Main ContentMCR Frequently Asked Questions
What is the Mississippi Cancer Registry?
The Mississippi Cancer Registry (MCR) is a population-based registry that collects information on cancer cases in Mississippi. In 1993, the Mississippi Legislature passed a law (Mississippi Code 41-91) mandating the collection of these data. Clinical laboratories, hospitals, physician's offices, cancer treatment centers and other healthcare providers are required to report diagnostic and treatment information to the MCR regarding cancer cases they diagnose or treat. The state law stresses the confidential nature of data released to the MCR.
What kind of cancer cases must be reported to MCR?
Refer the reportable list for cancers that must be reported.
What kind of data is collected?
MCR requires information which indicates diagnosis, stage of disease, medical history, patient demographics, laboratory data, tissue diagnosis and radiation, surgical or other methods of diagnosis or treatment for each cancer diagnosed or treated in Mississippi.

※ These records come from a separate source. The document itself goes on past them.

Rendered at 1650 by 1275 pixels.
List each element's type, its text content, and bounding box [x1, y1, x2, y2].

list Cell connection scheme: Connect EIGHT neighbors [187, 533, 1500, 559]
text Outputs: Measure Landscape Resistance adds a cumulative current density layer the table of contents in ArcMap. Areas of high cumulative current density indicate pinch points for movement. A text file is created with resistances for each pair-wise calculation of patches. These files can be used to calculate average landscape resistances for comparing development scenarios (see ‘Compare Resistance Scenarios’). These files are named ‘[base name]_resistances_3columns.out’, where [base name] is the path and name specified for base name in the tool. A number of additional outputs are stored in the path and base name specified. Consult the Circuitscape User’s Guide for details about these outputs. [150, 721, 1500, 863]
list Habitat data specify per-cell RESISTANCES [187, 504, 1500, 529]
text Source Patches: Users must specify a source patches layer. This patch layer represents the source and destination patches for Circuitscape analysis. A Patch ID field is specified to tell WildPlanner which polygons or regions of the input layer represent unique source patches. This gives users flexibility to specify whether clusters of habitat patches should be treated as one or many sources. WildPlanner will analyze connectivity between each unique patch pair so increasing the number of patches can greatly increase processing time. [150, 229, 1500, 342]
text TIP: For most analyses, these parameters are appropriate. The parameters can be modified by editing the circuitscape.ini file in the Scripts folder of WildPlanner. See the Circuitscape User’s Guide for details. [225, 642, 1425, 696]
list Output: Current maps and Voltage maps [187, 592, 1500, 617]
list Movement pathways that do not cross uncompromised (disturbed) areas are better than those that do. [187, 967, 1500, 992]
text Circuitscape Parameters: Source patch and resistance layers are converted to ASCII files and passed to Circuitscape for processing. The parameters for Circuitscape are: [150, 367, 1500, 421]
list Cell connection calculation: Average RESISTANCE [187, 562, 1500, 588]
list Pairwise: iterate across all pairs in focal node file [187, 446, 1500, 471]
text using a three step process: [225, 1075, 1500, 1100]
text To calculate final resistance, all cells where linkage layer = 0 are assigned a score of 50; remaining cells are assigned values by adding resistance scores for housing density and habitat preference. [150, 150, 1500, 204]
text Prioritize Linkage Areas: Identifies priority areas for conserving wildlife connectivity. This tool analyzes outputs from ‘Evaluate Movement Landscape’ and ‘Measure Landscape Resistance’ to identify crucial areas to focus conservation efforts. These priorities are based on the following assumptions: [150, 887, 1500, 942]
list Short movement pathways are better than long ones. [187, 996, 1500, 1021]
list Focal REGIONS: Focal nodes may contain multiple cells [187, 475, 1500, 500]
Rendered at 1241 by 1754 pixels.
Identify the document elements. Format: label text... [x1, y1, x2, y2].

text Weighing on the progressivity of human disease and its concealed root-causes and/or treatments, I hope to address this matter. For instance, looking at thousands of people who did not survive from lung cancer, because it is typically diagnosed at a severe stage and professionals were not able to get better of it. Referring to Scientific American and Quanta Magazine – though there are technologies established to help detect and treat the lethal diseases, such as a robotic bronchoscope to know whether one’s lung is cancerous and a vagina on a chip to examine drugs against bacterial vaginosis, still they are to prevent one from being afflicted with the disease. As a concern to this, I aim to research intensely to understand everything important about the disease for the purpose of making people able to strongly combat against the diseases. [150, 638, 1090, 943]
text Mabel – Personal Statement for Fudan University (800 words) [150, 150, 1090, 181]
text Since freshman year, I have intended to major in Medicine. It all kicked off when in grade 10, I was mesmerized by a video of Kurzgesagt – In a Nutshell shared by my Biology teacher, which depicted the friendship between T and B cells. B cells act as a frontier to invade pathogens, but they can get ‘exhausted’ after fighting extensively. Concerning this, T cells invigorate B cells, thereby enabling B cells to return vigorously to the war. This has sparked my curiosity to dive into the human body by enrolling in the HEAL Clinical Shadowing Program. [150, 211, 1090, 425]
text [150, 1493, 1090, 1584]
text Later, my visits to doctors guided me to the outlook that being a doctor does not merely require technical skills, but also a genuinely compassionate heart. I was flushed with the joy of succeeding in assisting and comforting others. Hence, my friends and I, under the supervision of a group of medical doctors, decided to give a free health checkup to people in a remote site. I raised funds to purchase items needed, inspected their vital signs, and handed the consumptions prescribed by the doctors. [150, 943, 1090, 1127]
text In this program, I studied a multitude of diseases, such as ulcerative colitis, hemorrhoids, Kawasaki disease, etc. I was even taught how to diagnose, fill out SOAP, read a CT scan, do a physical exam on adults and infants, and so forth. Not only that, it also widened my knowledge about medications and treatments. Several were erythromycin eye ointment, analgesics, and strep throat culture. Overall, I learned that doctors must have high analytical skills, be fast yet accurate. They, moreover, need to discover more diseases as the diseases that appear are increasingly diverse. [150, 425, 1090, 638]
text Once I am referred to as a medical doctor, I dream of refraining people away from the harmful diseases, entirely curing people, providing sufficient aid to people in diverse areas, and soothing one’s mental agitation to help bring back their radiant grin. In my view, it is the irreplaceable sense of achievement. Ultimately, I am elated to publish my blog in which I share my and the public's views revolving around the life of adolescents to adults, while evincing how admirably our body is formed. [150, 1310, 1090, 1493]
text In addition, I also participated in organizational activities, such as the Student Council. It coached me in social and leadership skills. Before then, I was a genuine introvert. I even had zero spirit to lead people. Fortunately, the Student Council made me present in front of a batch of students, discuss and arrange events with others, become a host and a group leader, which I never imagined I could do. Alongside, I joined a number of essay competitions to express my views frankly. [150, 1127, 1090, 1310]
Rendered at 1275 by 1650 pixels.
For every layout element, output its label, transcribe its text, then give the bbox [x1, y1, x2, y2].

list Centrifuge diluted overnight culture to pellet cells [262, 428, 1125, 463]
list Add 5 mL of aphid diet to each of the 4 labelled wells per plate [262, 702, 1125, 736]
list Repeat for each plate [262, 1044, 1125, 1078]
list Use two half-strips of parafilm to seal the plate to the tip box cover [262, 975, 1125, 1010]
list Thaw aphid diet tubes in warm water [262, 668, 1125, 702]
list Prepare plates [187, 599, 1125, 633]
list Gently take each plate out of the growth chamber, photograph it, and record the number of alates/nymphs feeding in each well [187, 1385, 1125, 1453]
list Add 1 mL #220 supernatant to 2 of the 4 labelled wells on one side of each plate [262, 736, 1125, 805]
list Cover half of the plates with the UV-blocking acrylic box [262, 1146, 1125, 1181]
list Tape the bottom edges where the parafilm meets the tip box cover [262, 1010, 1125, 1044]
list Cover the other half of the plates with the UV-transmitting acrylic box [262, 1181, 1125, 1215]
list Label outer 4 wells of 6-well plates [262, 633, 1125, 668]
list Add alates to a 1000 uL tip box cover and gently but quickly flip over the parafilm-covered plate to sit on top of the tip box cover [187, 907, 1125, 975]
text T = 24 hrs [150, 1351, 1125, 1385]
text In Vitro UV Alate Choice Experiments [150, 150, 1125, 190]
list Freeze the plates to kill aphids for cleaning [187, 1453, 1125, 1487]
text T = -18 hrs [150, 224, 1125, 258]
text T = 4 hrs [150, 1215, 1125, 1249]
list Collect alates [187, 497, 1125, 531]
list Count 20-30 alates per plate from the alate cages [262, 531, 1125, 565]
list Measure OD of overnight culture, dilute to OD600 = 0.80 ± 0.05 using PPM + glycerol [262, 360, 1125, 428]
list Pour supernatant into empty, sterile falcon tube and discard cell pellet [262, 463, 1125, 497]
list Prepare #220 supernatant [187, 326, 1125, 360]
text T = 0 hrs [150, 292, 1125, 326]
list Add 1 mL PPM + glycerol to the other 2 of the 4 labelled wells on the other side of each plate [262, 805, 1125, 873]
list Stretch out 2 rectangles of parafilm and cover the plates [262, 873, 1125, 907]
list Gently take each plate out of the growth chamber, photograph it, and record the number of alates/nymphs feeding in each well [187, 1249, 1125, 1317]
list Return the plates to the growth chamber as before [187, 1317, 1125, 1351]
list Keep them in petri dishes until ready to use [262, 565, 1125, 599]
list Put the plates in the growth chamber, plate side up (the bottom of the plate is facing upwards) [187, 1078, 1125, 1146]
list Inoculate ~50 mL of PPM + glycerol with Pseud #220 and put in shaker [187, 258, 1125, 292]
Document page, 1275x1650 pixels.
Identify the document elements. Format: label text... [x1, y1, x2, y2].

What about patient confidentiality?
Mississippi Code 41-91-1 preserves the confidentiality of the data reported to the MCR. Our staff is aware that behind the data we use every day are real people. Patient and institutional confidentiality must be maintained when mailing, faxing or discussing cases over the telephone.
Who is required to report to the MCR?
Anyone who diagnoses or treats cancer in Mississippi must report cases to the MCR.
How often do Mississippi facilities need to report cancer cases to the MCR?
The regulations established by the Mississippi State Department of Health require quarterly reporting. However, the MCR requests facilities to report monthly.
How are cases reported to the MCR?
Cases are reported electronically. The MCR follows nationally recognized reporting protocol to assure consistency in case reporting from facility to facility. Health facilities that see fewer than 25 cases each year are not required to report electronically. Instead, they may elect to submit the necessary information in a paper format for the MCR staff to enter cancer cases into the MCR database. The MCR does provide Mississippi reporting facilities with free internet-based, WebPlus, that meets the requirements for MCR reporting of cancer cases.
What is MCR data used for?
- To inform health professionals and educate citizens regarding specific cancer risks;
- To answer public questions and concerns about cancer;
- To focus cancer control activities in the state;
- To monitor the occurrence of cancer;
- To aid in research studies;
- To develop health services and screening programs.
What is the HIPAA Privacy Rule?
In 1996, the U.S. Congress passed a law requiring, among other things, uniform federal privacy protections for individually identifiable health information. This law is called the Health Insurance Portability and Accountability Act of 1996, or “HIPAA.” The U.S. Department of Health and Human Services recently issued a final “Privacy Rule.” Copies of the HIPAA Privacy Rule, as well as, helpful explanatory materials, may be found at the HHS Office of Civil Rights website.
What is a "covered entity" under HIPAA?
A "covered entity" is a healthcare plan, a healthcare clearinghouse or a healthcare provider who transmits any health information in electronic form for financial and administrative transactions.
What is a “public health authority?”
A public health authority is an agency of the government acting under government authority with a public health function as part of its official mandate. Such agencies are authorized by law to collect or receive information for the purpose of public health surveillance. Because of the state mandate to collect cancer information, the Mississippi Cancer Registry qualifies as a public health authority.
Does HIPAA allow a covered entity to report information about cases of cancer to the Mississippi Cancer Registry?
Yes. Reporting information about cases of cancer in accordance with the Mississippi Law is permitted by HIPAA. The MCR is considered a public health authority, and as such, is authorized to obtain protected health information without patient consent.
Are covered entities required to sign ”business associate agreements” with MCR when they perform on-site abstracting and cancer data reporting?
No. HIPAA requires business associate agreements with groups or individuals who carry out healthcare functions on behalf of the covered entities, but the MCR staff act on behalf of the state-mandated public health program when they provide on-site abstracting and reporting services. Therefore, they are not business associates.
Must health care providers obtain patient permission to share health information about a patient?
No. Diagnostic, treatment and follow-up information may be exchanged by healthcare providers, providing they both have a medical relationship with the patient for this condition.
Doesn't HIPAA nullify the state law?
No. HIPAA does not obstruct any state law that supports or mandates the reporting of diseases or injuries for public health purposes.
If a public health authority is located in a different state from the covered entity, is it still OK under HIPAA to provide data?
Yes. The Mississippi Cancer Registry has interstate data-sharing agreements, which also include strict limits on use and disclosure of reported information.
Are private practice physicians still required to report new cancer cases?
Yes, in compliance with state reporting regulations. The central cancer registry has a reportable list that identifies which cancers are reportable.
Under HIPAA, will pathology laboratories be able to send new cancer case information to the state cancer registry?
Yes. Public health reporting under the authority of state law is specifically exempted from HIPAA rules.